Shaping the life sciences clusters of the future

Life sciences players must do more to enable early-stage companies to expand and stay in the UK to create ecosystems that can compete on the global stage, according to industry experts.

That includes developing more manufacturing facilities, improving companies’ awareness of the need for more physical space, joining up specialisms in different regions and being braver about sharing data, panellists tell delegates in the EG Pavilion at MIPIM.

Tom Mellows, head of Savills Science, UK, Savills, says that after five years of rapid growth in the sector, everyone is “scrambling around” trying to work out how to support companies. However, neither real estate, academia or the government is “getting everything right”.

“I work closely with lots of VC-funded biotechs and I see all the challenges they go through on this journey towards commercialisation,” says Mellows. “They have all these things coming at them – challenges around venture capital funding, finding the right talent, getting through [regulatory] processes and requirements. These companies need lots of help.”

Olivia Drew, director and portfolio manager for UK life sciences at UBS, says the UK is a good place for early-stage R&D on the back of its strong academic sector. However, the sector needs to get better at “helping companies scale up and stay in the UK as they go through clinical trials and commercialise products”.

“We don’t want to lose out when it gets to that more advanced stage to countries like the US, which does a better job of supporting those larger companies,” says Drew.

Access to manufacturing space

Many early-stage life sciences companies do not understand how much physical space they will need to grow, comments Drew, especially in manufacturing.

“Companies realise they need manufacturing space quite late in the game,” she says. “Helping companies think about that earlier is important. That can be done across a host of institutions, be that universities, incubators, accelerator facilities and [programmes] like Catapult. It’s a whole ecosystem push, to help companies understand how they are going to manufacture their products.”

Jane Robinson, a professor and pro-vice chancellor for engagement and place at Newcastle University, agrees. “It’s about the pathway and helping to anticipate and remove the barriers to growth,” she says.

To help achieve this, the industry must work together to change the perception that rents or locations for bespoke manufacturing facilities are the same as those seen in the industrial sector, which Drew says is “absolutely not the case”.

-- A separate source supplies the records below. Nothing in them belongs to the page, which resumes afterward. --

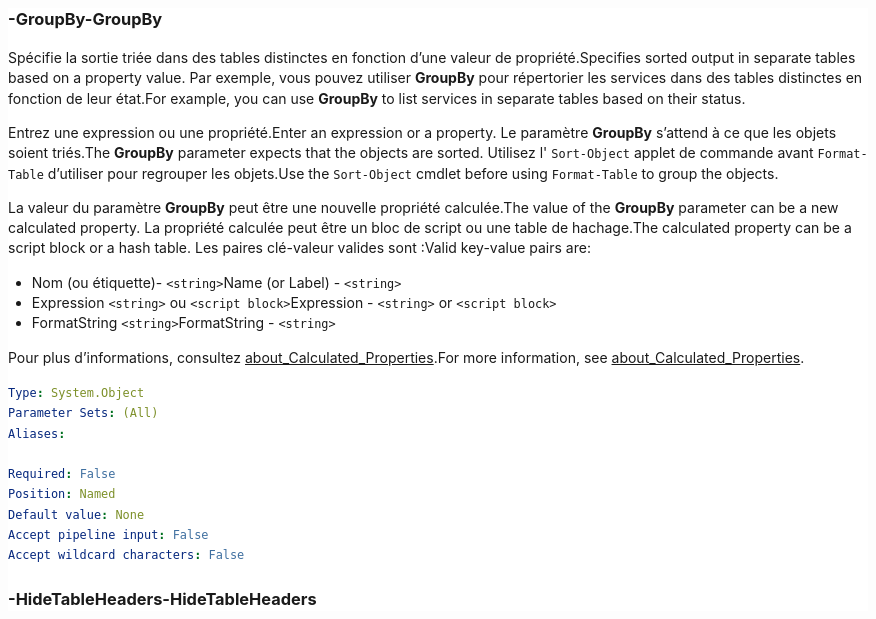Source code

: ### <span data-ttu-id="49850-198">-GroupBy</span><span class="sxs-lookup"><span data-stu-id="49850-198">-GroupBy</span></span>

<span data-ttu-id="49850-199">Spécifie la sortie triée dans des tables distinctes en fonction d’une valeur de propriété.</span><span class="sxs-lookup"><span data-stu-id="49850-199">Specifies sorted output in separate tables based on a property value.</span></span> <span data-ttu-id="49850-200">Par exemple, vous pouvez utiliser **GroupBy** pour répertorier les services dans des tables distinctes en fonction de leur état.</span><span class="sxs-lookup"><span data-stu-id="49850-200">For example, you can use **GroupBy** to list services in separate tables based on their status.</span></span>

<span data-ttu-id="49850-201">Entrez une expression ou une propriété.</span><span class="sxs-lookup"><span data-stu-id="49850-201">Enter an expression or a property.</span></span> <span data-ttu-id="49850-202">Le paramètre **GroupBy** s’attend à ce que les objets soient triés.</span><span class="sxs-lookup"><span data-stu-id="49850-202">The **GroupBy** parameter expects that the objects are sorted.</span></span>
<span data-ttu-id="49850-203">Utilisez l' `Sort-Object` applet de commande avant `Format-Table` d’utiliser pour regrouper les objets.</span><span class="sxs-lookup"><span data-stu-id="49850-203">Use the `Sort-Object` cmdlet before using `Format-Table` to group the objects.</span></span>

<span data-ttu-id="49850-204">La valeur du paramètre **GroupBy** peut être une nouvelle propriété calculée.</span><span class="sxs-lookup"><span data-stu-id="49850-204">The value of the **GroupBy** parameter can be a new calculated property.</span></span> <span data-ttu-id="49850-205">La propriété calculée peut être un bloc de script ou une table de hachage.</span><span class="sxs-lookup"><span data-stu-id="49850-205">The calculated property can be a script block or a hash table.</span></span> <span data-ttu-id="49850-206">Les paires clé-valeur valides sont :</span><span class="sxs-lookup"><span data-stu-id="49850-206">Valid key-value pairs are:</span></span>

- <span data-ttu-id="49850-207">Nom (ou étiquette)- `<string>`</span><span class="sxs-lookup"><span data-stu-id="49850-207">Name (or Label) - `<string>`</span></span>
- <span data-ttu-id="49850-208">Expression `<string>` ou `<script block>`</span><span class="sxs-lookup"><span data-stu-id="49850-208">Expression - `<string>` or `<script block>`</span></span>
- <span data-ttu-id="49850-209">FormatString `<string>`</span><span class="sxs-lookup"><span data-stu-id="49850-209">FormatString - `<string>`</span></span>

<span data-ttu-id="49850-210">Pour plus d’informations, consultez [about_Calculated_Properties](../Microsoft.PowerShell.Core/About/about_Calculated_Properties.md).</span><span class="sxs-lookup"><span data-stu-id="49850-210">For more information, see [about_Calculated_Properties](../Microsoft.PowerShell.Core/About/about_Calculated_Properties.md).</span></span>

```yaml
Type: System.Object
Parameter Sets: (All)
Aliases:

Required: False
Position: Named
Default value: None
Accept pipeline input: False
Accept wildcard characters: False
```

### <span data-ttu-id="49850-211">-HideTableHeaders</span><span class="sxs-lookup"><span data-stu-id="49850-211">-HideTableHeaders</span></span>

Educating the sector on how a manufacturing space can be built flexibly, so that it can be relet easily, is another piece of the puzzle. Combined with supportive planning environments, that will help unlock “a huge area of growth”, according to Drew. Co-location between R&D and manufacturing locations is also viewed as essential to growing the latter, particularly in the advanced therapy space.

Taking time to reflect

Paul Singh, founder of project management consultancy EEDN and policy lead for SMEs at the City of London Corporation, emphasises the need for a period of data-sharing reflection. “The past few years have been kind of gung-ho,” he says.

“There has been a lot of data collected from speculative investments and clustering. As a life sciences ecosystem, we need to share that information, have that reset and [determine] where we are actually going with this, and how we achieve what we want.”

Canary Wharf Group and Kadans Science Partner’s 23-storey development is highlighted by Singh as a scheme that could help the industry understand whether such locations can produce successful clusters.

Singh adds that life sciences clusters could potentially aid footfall on high streets, by showcasing technology or AI concepts in underused retail locations to educate schoolchildren and the wider public. “There is no real appetite to repurpose retail spaces into labs… but by doing that, we could solve the problem of footfall and also promote the industry,” he says.

A united front

For Robinson, the UK’s position on the map for life sciences can be boosted if the ties between the regions are strengthened. That involves identifying opportunities for making those connections. Newcastle University’s reputation for its work on diagnostics and healthy ageing, for example, should link with other cities’ fields of expertise. In doing so, a “critical mass” is formed that can be pitched on a global stage.

“When we talk about what happens in the US, the scale is vast compared with what we can talk about,” says Robinson. “As a city, Newcastle… needs to be joining up with other places to be able to show how we can add value.

“We must focus on places where there are strengths, but also identify opportunities for making connections between those places if we are going to position this on a global stage.”